- _Try it_:
Scan the listing for the word "street", and copy out each line where it is found.

══ Supplied information

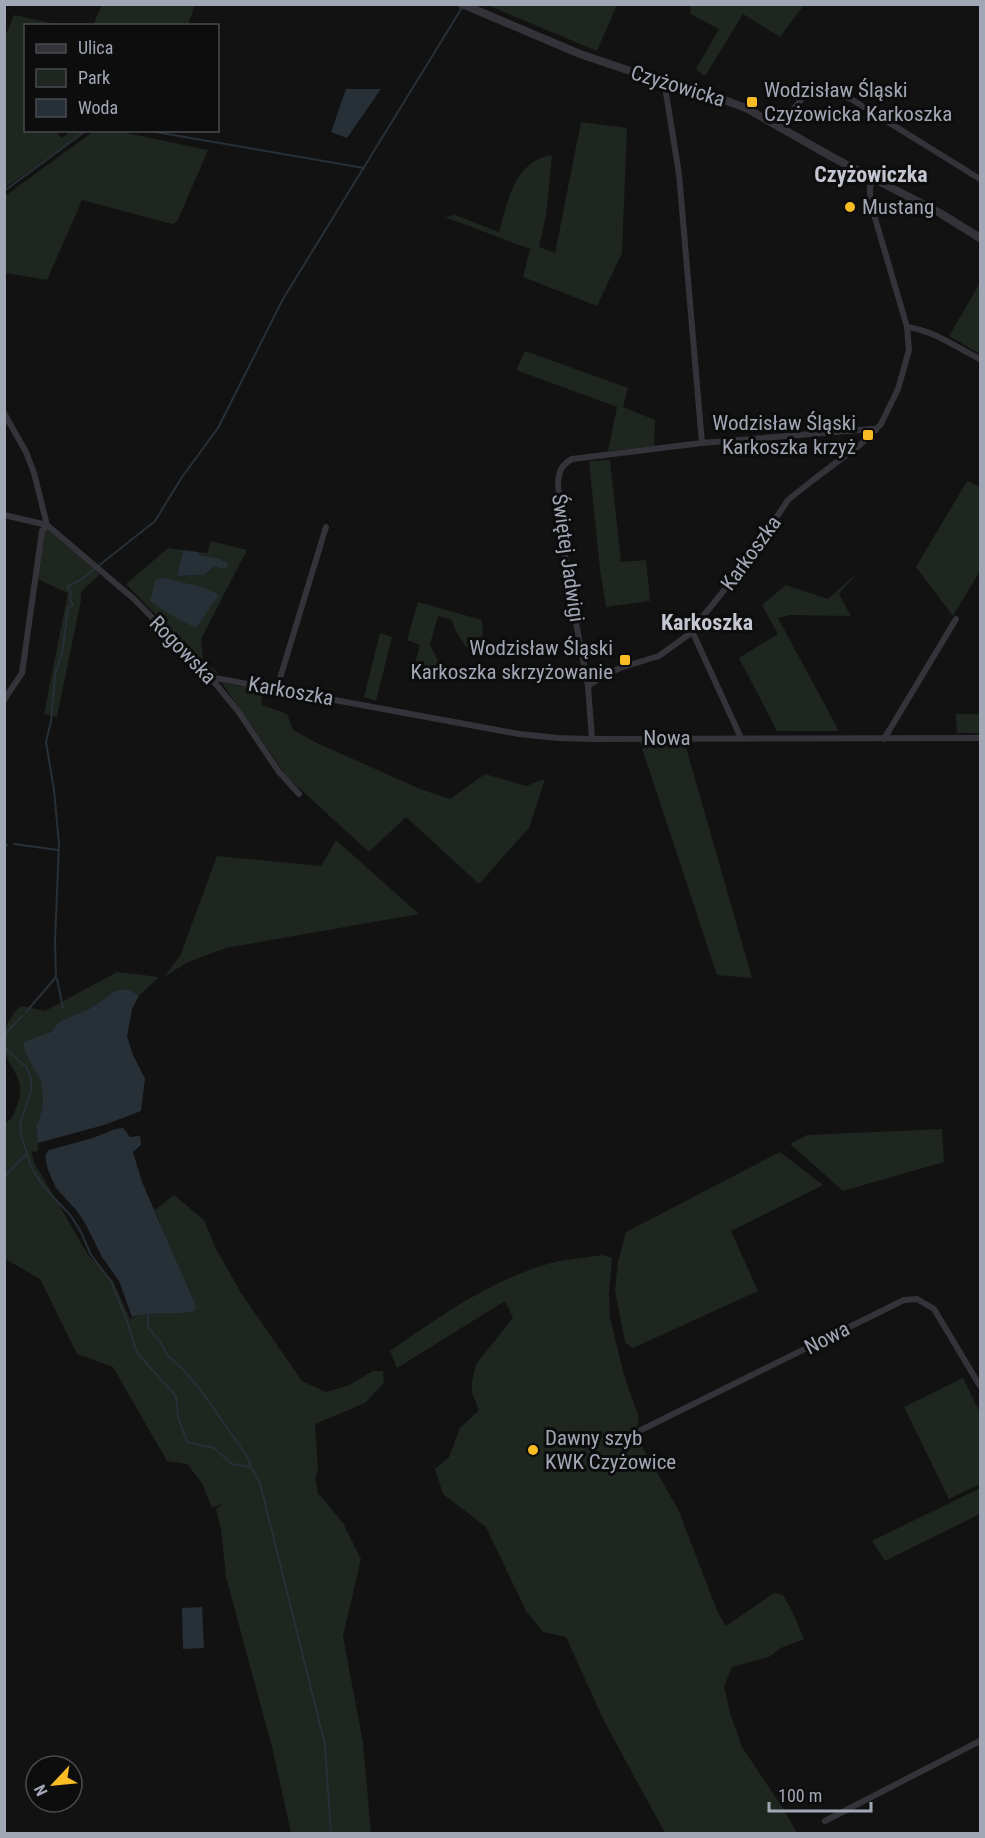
<svg xmlns="http://www.w3.org/2000/svg" width="985" height="1838" viewBox="0 0 985 1838" font-family="'Roboto Condensed',sans-serif">
<style>
.green{fill:#1e261f}
.water{fill:#283037}
.lines{fill:none;stroke-linecap:round;stroke-linejoin:round}
.stream{stroke:#283037;stroke-width:2}
.minor{stroke:#333339;stroke-width:6}
.tertiary{stroke:#333339;stroke-width:8}
.poi-dot{fill:#f9bc24;stroke:#0d0d0e;stroke-width:2}
.labels{text-anchor:middle;dominant-baseline:central;stroke-width:6;stroke-linejoin:round;paint-order:stroke}
.street-label{font-size:21px;fill:#a2a7b5;stroke:#0d0d0e}
.poi-label{font-size:21px;fill:#a2a7b5;stroke:#0d0d0e;text-anchor:start}
.neighbourhood-label{font-size:22px;font-weight:bold;fill:#c4c6d1;stroke:#0d0d0e}
</style>
<rect width="100%" height="100%" fill="#121213"/>
<path class="green" d="M 102,5 L 102,4 L 195,5 L 188,25 L 93,25 Z
M 487,5 L 617,4 L 617,5 L 597,51 Z
M 691,5 L 691,4 L 804,5 L 780,37 L 743,14 L 705,76 L 696,69 L 719,29 L 690,14 Z
M 14,15 L 60,25 L 26,26 L 26,130 L 56,131 L 61,138 L 72,131 L 85,131 L 5,188 L 5,37 Z
M 581,122 L 627,128 L 622,253 L 597,306 L 523,277 L 530,249 L 445,217 L 455,215 L 499,232 C 508,201 514,161 552,155 L 546,215 L 539,247 L 555,253 Z
M 94,131 L 117,131 L 208,150 L 177,222 L 172,224 L 82,200 L 47,280 L 5,273 L 5,196 Z
M 980,283 L 980,354 L 949,336 Z
M 525,351 L 628,388 L 623,407 L 655,420 L 654,446 L 608,451 L 617,407 L 516,370 Z
M 610,460 L 621,562 L 646,560 L 650,601 L 606,607 L 600,570 L 589,461 Z
M 967,481 L 980,487 L 980,571 L 953,616 L 916,567 Z
M 47,529 L 100,574 L 81,592 L 81,600 L 57,717 L 44,714 L 68,593 L 37,579 L 44,533 Z
M 211,541 L 247,550 L 201,639 L 203,661 L 219,674 L 209,670 L 126,584 L 168,548 L 183,550 L 177,576 L 204,575 L 215,566 L 223,569 L 227,563 L 220,559 L 201,555 L 198,552 L 207,553 Z
M 858,572 L 839,594 L 851,616 L 790,615 L 778,618 L 839,731 L 777,731 L 739,658 L 778,634 L 762,605 L 786,585 L 828,599 Z
M 418,602 L 482,620 L 483,633 L 477,644 L 466,647 L 454,628 L 452,620 L 438,616 L 430,644 L 439,663 L 410,683 L 420,645 L 407,640 Z
M 380,633 L 392,637 L 376,701 L 364,697 Z
M 222,683 L 261,689 L 262,705 L 287,714 L 293,730 L 317,743 L 420,789 L 450,799 L 485,774 L 526,786 L 545,779 L 529,828 L 479,884 L 406,817 L 369,852 L 287,777 Z
M 956,714 L 980,714 L 980,733 L 957,733 Z
M 640,742 L 685,744 L 752,978 L 717,975 Z
M 336,840 L 419,914 L 226,948 L 188,962 L 164,977 L 180,956 L 217,856 L 321,866 Z
M 117,972 L 159,977 L 139,996 L 129,989 L 117,990 L 89,1009 L 60,1021 L 54,1029 L 46,1035 L 33,1038 L 25,1051 C 35,1066 47,1088 43,1107 C 42,1113 38,1119 37,1125 C 35,1134 40,1143 37,1152 L 31,1151 L 35,1164 L 89,1256 L 113,1281 L 130,1319 L 145,1312 L 185,1313 L 196,1306 L 169,1245 L 155,1210 L 174,1195 L 204,1220 L 215,1247 L 241,1293 L 302,1381 L 326,1392 L 349,1385 L 373,1371 L 383,1371 L 384,1383 L 365,1403 L 315,1424 L 318,1471 L 315,1477 L 318,1493 L 343,1523 L 361,1559 L 343,1636 L 363,1743 L 371,1833 L 291,1833 L 273,1751 L 226,1577 L 221,1530 L 216,1509 L 223,1504 L 212,1508 L 202,1483 L 187,1464 L 167,1461 L 113,1367 L 77,1354 L 40,1279 L 5,1259 L 4,1124 C 13,1119 14,1114 17,1105 C 27,1081 12,1073 5,1052 C 0,1035 8,1017 21,1006 L 45,1011 Z
M 942,1129 L 944,1162 L 843,1191 L 790,1144 L 807,1135 Z
M 780,1152 L 823,1185 L 731,1231 L 758,1291 L 633,1348 L 625,1342 L 615,1291 L 618,1262 L 626,1232 Z
M 603,1255 L 612,1258 L 609,1294 L 610,1318 L 624,1375 L 639,1418 L 637,1428 L 643,1448 L 678,1509 L 718,1613 L 726,1626 L 774,1593 L 783,1595 L 792,1611 L 804,1639 L 781,1648 L 769,1657 L 732,1667 L 724,1686 L 730,1713 L 742,1747 L 784,1810 L 797,1833 L 665,1833 L 604,1721 L 566,1637 L 543,1632 L 526,1611 L 486,1527 L 443,1494 L 435,1469 L 449,1457 L 460,1428 L 479,1410 L 472,1393 L 472,1381 L 476,1364 L 513,1318 L 505,1301 L 397,1368 L 390,1351 C 439,1317 486,1283 544,1265 C 562,1259 584,1258 603,1255 Z
M 963,1378 L 980,1413 L 980,1484 L 949,1499 L 904,1407 Z
M 980,1488 L 980,1514 L 885,1561 L 872,1541 Z"/>
<path class="water" d="M 346,89 L 381,89 L 347,138 L 331,132 Z
M 183,550 L 198,552 L 201,555 L 220,559 L 227,563 L 228,567 L 223,569 L 215,566 L 204,575 L 177,576 Z
M 165,578 L 205,588 L 219,595 L 196,628 L 176,618 L 150,601 L 156,579 Z
M 129,989 L 139,996 L 132,1009 L 127,1036 L 133,1055 L 145,1079 L 141,1111 L 104,1125 L 38,1143 L 36,1127 L 43,1107 L 43,1094 L 41,1082 L 25,1051 L 23,1042 L 51,1032 L 60,1021 L 89,1009 L 117,990 Z
M 123,1128 L 130,1137 L 140,1136 L 141,1145 L 133,1152 L 142,1182 L 196,1306 L 195,1311 C 174,1316 153,1310 132,1317 L 119,1281 L 102,1257 L 86,1225 L 77,1211 L 56,1188 L 48,1170 L 45,1156 L 49,1150 L 93,1138 L 115,1129 Z
M 202,1607 L 204,1648 L 183,1649 L 182,1608 Z"/>
<g class="lines">
<path class="stream" d="M 144,130 L 364,168
M 4,191 L 87,130
M 14,844 L 58,850
M 4,847 L 7,845
M 57,979 L 63,1008
M 26,1012 L 56,977 L 55,941 L 59,844 L 54,790 L 46,742 L 51,721 L 55,676 L 63,648 L 68,608 L 73,605 L 70,599 L 71,593 L 67,587 L 82,579 L 155,521 L 182,477 L 218,428 L 283,299 L 463,6
M 4,1035 L 22,1016
M 4,1047 L 26,1067 L 31,1078 L 31,1090 L 20,1125 L 21,1134 L 31,1167 L 44,1187 L 71,1216 L 81,1232 L 91,1255 L 111,1281 L 127,1321 L 137,1353 L 176,1396 L 178,1417 L 187,1442 L 214,1448 L 232,1464 L 251,1467 L 260,1483 L 325,1745 L 331,1834
M 4,1177 L 27,1153
M 148,1312 L 148,1327 L 162,1345 L 167,1355 L 184,1370 L 205,1396 L 248,1458 L 251,1467"/>
<path class="minor" d="M 666,82 L 666,93 L 679,174 L 702,443 L 872,429 L 876,430
M 780,127 L 809,89 L 815,88 L 851,99 L 980,179
M 907,327 C 932,330 958,348 980,359
M 4,413 L 26,452 L 34,473 L 47,525 L 42,531 L 22,673 L 4,700
M 4,515 L 47,525 L 134,599 L 210,677 L 238,711 L 279,772 L 299,794
M 692,631 L 741,738
M 210,677 L 519,734 L 559,738 L 592,739 L 588,686 L 606,674 L 623,667 L 659,656 L 688,635 L 746,563 L 788,500 L 813,480 L 861,444 L 881,424 L 898,389 L 909,350 L 907,327 L 870,201 L 870,187 L 873,178
M 588,686 L 567,575 L 558,484 C 559,471 561,465 572,459 L 702,443
M 277,688 L 326,527
M 592,739 L 980,738
M 884,739 L 956,619
M 639,1431 L 904,1300 L 917,1299 L 934,1309 L 980,1386
M 825,1821 L 980,1741"/>
<path class="tertiary" d="M 462,4 L 580,54 L 648,77 L 716,97 L 746,108 L 832,157 L 940,213 L 980,238"/>
</g>
<g class="poi-dot">
<rect x="746" y="96" width="12" height="12" rx="3"/>
<circle cx="850" cy="207" r="6"/>
<rect x="862" y="429" width="12" height="12" rx="3"/>
<rect x="619" y="654" width="12" height="12" rx="3"/>
<circle cx="533" cy="1450" r="6"/>
</g>
<g class="labels">
<g class="street-label">
<text transform="translate(678 86) rotate(17)">Czyżowicka</text>
<text transform="translate(751 553) rotate(-54)">Karkoszka</text>
<text transform="translate(568 558) rotate(82)">Świętej Jadwigi</text>
<text transform="translate(183 650) rotate(46)">Rogowska</text>
<text transform="translate(291 691) rotate(10)">Karkoszka</text>
<text x="667" y="738">Nowa</text>
<text transform="translate(827 1338) rotate(-27)">Nowa</text>
</g>
<g class="poi-label">
<text x="764" y="90">Wodzisław Śląski<tspan x="764" dy="24">Czyżowicka Karkoszka</tspan></text>
<text x="862" y="207">Mustang</text>
<text x="856" y="423" text-anchor="end">Wodzisław Śląski<tspan x="856" dy="24">Karkoszka krzyż</tspan></text>
<text x="613" y="648" text-anchor="end">Wodzisław Śląski<tspan x="613" dy="24">Karkoszka skrzyżowanie</tspan></text>
<text x="545" y="1438">Dawny szyb<tspan x="545" dy="24">KWK Czyżowice</tspan></text>
</g>
<g class="neighbourhood-label">
<text x="871" y="174">Czyżowiczka</text>
<text x="707" y="622">Karkoszka</text>
</g>
</g>
<rect width="985" height="1838" fill="none" stroke="#a2a7b5" stroke-width="12"/>
<rect x="24" y="24" width="195" height="108" fill="#0d0d0e" stroke="#494b51" stroke-width="1.5"/>
<rect x="36" y="44" width="30" height="9" fill="#333339" stroke="#494b51" stroke-width="1.5"/>
<text x="78" y="54" font-size="18" fill="#a2a7b5">Ulica</text>
<rect x="36" y="69" width="30" height="18" fill="#1e261f" stroke="#494b51" stroke-width="1.5"/>
<text x="78" y="84" font-size="18" fill="#a2a7b5">Park</text>
<rect x="36" y="99" width="30" height="18" fill="#283037" stroke="#494b51" stroke-width="1.5"/>
<text x="78" y="114" font-size="18" fill="#a2a7b5">Woda</text>
<g transform="translate(54 1784) rotate(244)"><circle r="28" fill="#0d0d0e" stroke="#494b51" stroke-width="1.5"/>
<path d="M0-4.5L10 22L0 15L-10 22Z" fill="#f9bc24"/>
<text y="-9" font-size="16" font-weight="bold" text-anchor="middle" fill="#a2a7b5">N</text>
</g>
<path d="M769 1802v9h102v-9" fill="none" stroke="#a2a7b5" stroke-width="3"/>
<text x="778" y="1802" font-size="18" fill="#a2a7b5" stroke="#0d0d0e" stroke-width="4.5" paint-order="stroke">100 m</text>
</svg>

════

- _Answer box_:
.street-label{font-size:21px;fill:#a2a7b5;stroke:#0d0d0e}
<g class="street-label">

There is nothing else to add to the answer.